**ABOUT THIS TASK**
Reproduce word for word the text that accompanies each of the records below, and leave the pictures out of your answer.

**INPUT DATA**
________________

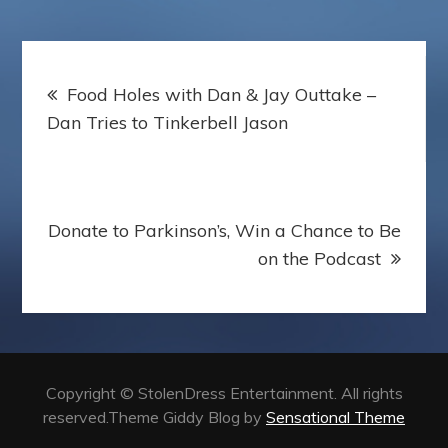
Post
Food Holes with Dan & Jay Outtake –
navigation
Dan Tries to Tinkerbell Jason
Donate to Parkinson’s, Win a Chance to Be
on the Podcast
Copyright © StolenDress Entertainment. All rights
reserved.Theme Giddy Blog by
Sensational Theme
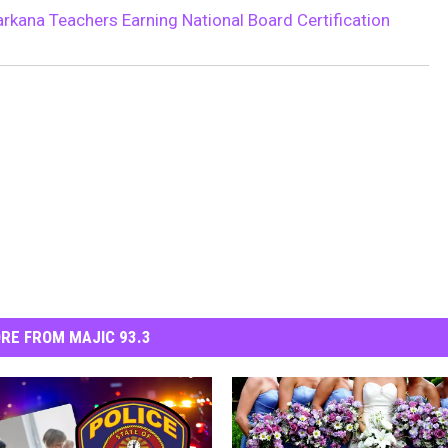
rkana Teachers Earning National Board Certification
RE FROM MAJIC 93.3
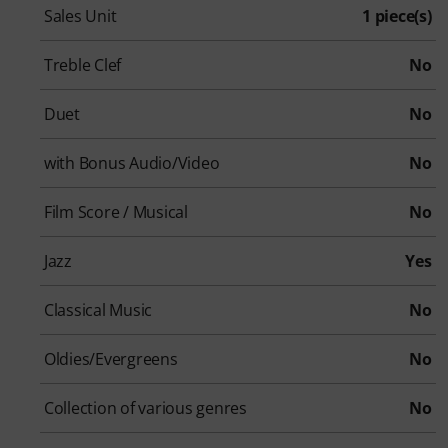
Sales Unit
1 piece(s)
Treble Clef
No
Duet
No
with Bonus Audio/Video
No
Film Score / Musical
No
Jazz
Yes
Classical Music
No
Oldies/Evergreens
No
Collection of various genres
No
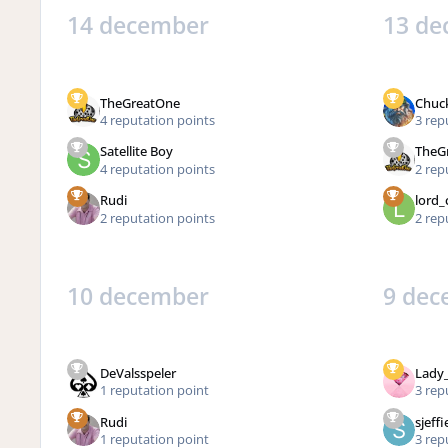
14 december
13 de
TheGreatOne
Chuc
4 reputation points
3 rep
Satellite Boy
TheG
4 reputation points
2 rep
Rudi
lord_
2 reputation points
2 rep
10 december
9 dec
DeValsspeler
Lady
1 reputation point
3 rep
Rudi
sjeffi
1 reputation point
3 rep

________________

**SOLUTION FOR THIS EXERCISE**
Post
Food Holes with Dan & Jay Outtake –
navigation
Dan Tries to Tinkerbell Jason
Donate to Parkinson’s, Win a Chance to Be
on the Podcast
Copyright © StolenDress Entertainment. All rights
reserved.Theme Giddy Blog by
Sensational Theme
rkana Teachers Earning National Board Certification
RE FROM MAJIC 93.3
Sales Unit
1 piece(s)
Treble Clef
No
Duet
No
with Bonus Audio/Video
No
Film Score / Musical
No
Jazz
Yes
Classical Music
No
Oldies/Evergreens
No
Collection of various genres
No
14 december
13 de
TheGreatOne
Chuc
4 reputation points
3 rep
Satellite Boy
TheG
4 reputation points
2 rep
Rudi
lord_
2 reputation points
2 rep
10 december
9 dec
DeValsspeler
Lady
1 reputation point
3 rep
Rudi
sjeffi
1 reputation point
3 rep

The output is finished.